WORK REQUIRED —
Examine each line of the data. Copy those that contain the string "family".

THE DATA —
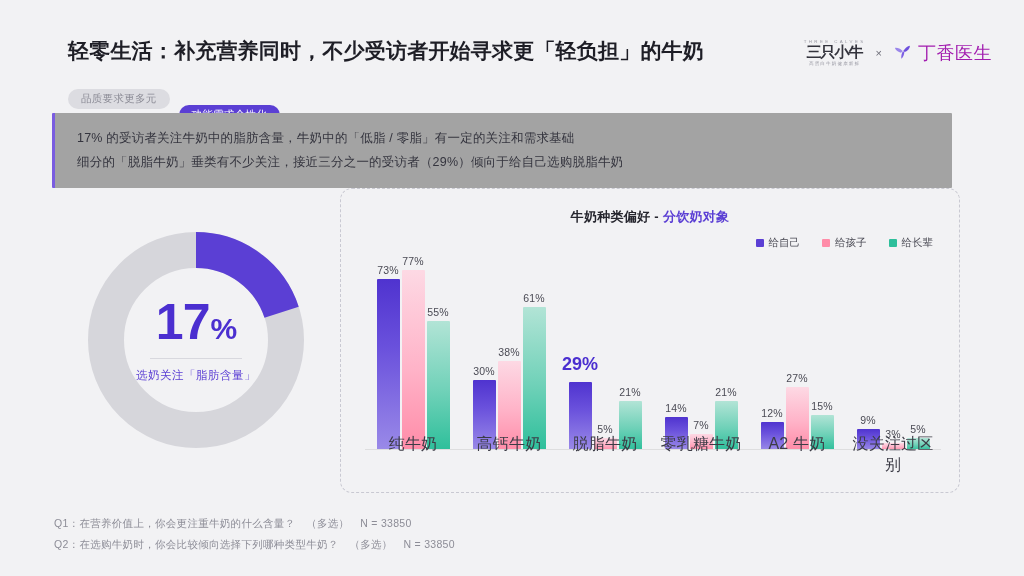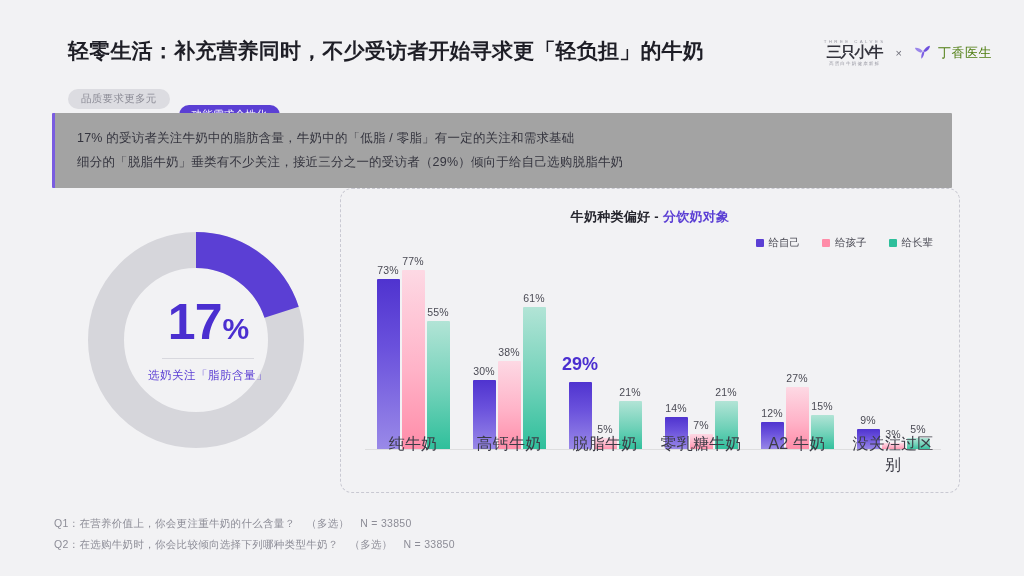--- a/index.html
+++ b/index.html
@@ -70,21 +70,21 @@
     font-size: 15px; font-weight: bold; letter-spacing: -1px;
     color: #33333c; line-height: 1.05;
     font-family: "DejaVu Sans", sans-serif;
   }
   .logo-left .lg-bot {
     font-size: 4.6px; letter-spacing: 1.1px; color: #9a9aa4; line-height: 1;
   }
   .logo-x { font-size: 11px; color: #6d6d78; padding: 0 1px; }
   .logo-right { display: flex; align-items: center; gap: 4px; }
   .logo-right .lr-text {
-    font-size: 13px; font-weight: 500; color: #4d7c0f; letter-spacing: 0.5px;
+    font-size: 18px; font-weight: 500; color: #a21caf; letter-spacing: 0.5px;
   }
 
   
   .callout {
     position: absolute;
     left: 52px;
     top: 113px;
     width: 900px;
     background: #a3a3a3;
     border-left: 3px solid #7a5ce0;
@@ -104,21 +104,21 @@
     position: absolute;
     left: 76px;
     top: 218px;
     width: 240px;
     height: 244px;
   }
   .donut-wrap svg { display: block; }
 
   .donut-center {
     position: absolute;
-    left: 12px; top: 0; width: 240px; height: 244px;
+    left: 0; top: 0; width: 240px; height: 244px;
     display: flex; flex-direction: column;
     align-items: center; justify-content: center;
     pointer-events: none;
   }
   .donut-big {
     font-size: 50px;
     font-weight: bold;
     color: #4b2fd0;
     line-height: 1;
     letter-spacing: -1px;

...

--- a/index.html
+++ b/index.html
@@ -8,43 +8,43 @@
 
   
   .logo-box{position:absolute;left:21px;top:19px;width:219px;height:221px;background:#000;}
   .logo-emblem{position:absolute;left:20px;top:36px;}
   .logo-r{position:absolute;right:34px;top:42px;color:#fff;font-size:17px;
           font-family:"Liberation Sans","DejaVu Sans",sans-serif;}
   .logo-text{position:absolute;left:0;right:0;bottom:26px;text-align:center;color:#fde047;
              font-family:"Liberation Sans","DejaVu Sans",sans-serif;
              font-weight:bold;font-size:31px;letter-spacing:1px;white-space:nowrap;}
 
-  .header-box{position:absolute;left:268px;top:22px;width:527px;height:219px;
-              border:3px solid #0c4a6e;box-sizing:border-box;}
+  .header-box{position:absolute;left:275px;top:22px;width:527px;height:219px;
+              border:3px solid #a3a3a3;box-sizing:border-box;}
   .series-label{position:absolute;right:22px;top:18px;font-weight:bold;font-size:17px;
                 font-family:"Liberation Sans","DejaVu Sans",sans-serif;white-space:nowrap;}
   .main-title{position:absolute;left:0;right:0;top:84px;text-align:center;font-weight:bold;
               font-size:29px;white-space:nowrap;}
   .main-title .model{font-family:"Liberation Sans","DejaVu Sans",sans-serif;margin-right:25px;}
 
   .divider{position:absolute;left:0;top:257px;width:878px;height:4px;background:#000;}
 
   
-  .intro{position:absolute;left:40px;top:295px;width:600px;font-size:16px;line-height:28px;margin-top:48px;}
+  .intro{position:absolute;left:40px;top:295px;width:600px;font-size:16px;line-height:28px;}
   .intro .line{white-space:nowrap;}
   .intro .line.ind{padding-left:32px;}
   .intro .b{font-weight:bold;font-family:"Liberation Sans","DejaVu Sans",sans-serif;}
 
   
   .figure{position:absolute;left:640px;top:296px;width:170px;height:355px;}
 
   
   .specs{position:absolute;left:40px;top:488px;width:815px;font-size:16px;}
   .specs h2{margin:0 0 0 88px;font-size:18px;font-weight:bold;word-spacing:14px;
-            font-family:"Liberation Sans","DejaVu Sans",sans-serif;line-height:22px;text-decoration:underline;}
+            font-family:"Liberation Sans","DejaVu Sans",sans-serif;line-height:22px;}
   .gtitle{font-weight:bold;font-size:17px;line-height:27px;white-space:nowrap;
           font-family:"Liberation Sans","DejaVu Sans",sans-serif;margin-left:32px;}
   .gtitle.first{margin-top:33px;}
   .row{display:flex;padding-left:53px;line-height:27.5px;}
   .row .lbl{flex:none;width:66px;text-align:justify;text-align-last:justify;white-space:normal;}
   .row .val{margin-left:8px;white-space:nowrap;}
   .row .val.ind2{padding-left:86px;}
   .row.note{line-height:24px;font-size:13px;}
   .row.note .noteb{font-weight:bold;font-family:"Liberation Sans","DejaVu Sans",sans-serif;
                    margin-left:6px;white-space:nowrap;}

* * *

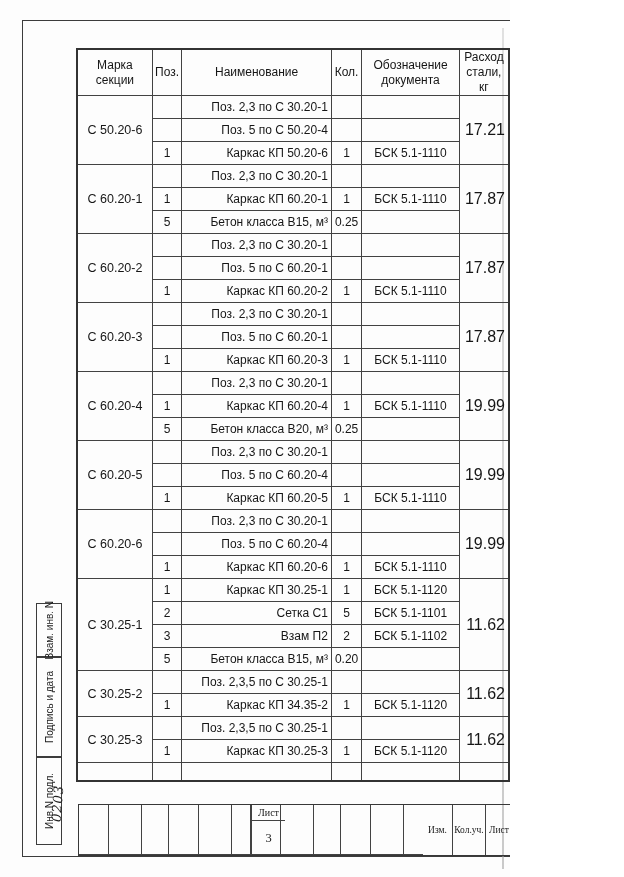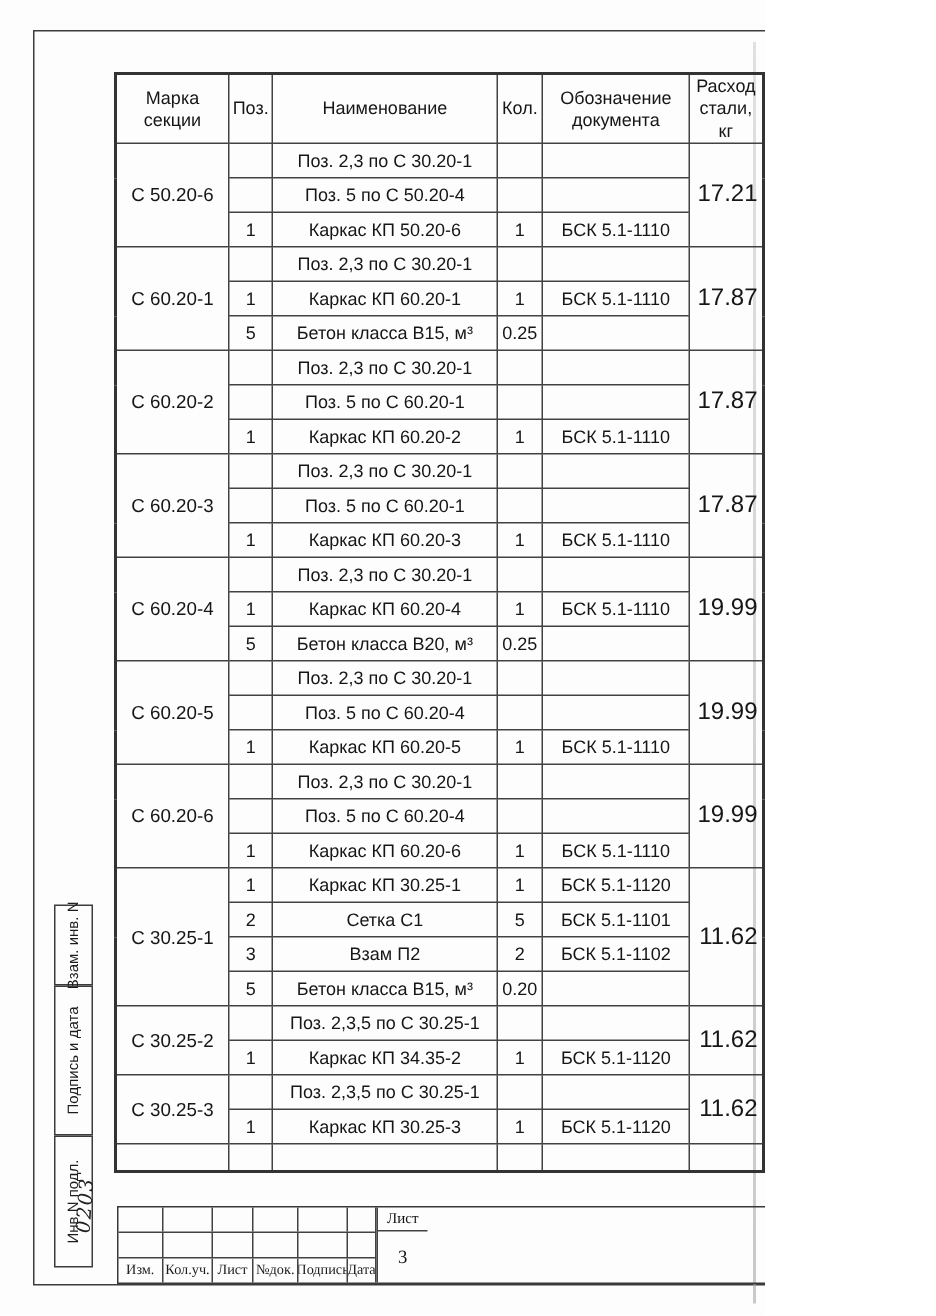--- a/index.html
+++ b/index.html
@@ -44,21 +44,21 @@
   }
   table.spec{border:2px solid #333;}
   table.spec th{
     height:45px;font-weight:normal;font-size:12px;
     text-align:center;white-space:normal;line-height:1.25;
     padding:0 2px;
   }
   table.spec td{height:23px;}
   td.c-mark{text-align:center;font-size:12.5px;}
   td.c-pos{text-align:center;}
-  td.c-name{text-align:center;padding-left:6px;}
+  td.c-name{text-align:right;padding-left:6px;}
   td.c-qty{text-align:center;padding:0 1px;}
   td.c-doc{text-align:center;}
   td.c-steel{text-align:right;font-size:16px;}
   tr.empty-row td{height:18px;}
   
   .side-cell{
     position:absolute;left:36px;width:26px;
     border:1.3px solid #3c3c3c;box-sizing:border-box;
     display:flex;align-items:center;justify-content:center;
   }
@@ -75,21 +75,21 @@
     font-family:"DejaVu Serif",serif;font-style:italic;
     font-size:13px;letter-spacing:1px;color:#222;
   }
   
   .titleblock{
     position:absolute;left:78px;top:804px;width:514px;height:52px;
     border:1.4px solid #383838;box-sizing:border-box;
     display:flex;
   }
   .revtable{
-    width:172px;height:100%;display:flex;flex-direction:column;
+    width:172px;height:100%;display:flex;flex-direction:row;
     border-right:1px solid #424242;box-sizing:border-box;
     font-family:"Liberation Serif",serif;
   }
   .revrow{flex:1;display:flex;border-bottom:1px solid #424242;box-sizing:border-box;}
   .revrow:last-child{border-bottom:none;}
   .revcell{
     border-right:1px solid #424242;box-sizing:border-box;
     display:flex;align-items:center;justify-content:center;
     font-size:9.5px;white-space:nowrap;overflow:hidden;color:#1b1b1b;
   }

EXERCISE ANSWER —
     font-family: "DejaVu Sans", sans-serif;
           font-family:"Liberation Sans","DejaVu Sans",sans-serif;}
              font-family:"Liberation Sans","DejaVu Sans",sans-serif;
                 font-family:"Liberation Sans","DejaVu Sans",sans-serif;white-space:nowrap;}
   .main-title .model{font-family:"Liberation Sans","DejaVu Sans",sans-serif;margin-right:25px;}
   .intro .b{font-weight:bold;font-family:"Liberation Sans","DejaVu Sans",sans-serif;}
-            font-family:"Liberation Sans","DejaVu Sans",sans-serif;line-height:22px;text-decoration:underline;}
+            font-family:"Liberation Sans","DejaVu Sans",sans-serif;line-height:22px;}
           font-family:"Liberation Sans","DejaVu Sans",sans-serif;margin-left:32px;}
   .row.note .noteb{font-weight:bold;font-family:"Liberation Sans","DejaVu Sans",sans-serif;
     font-family:"DejaVu Serif",serif;font-style:italic;
     font-family:"Liberation Serif",serif;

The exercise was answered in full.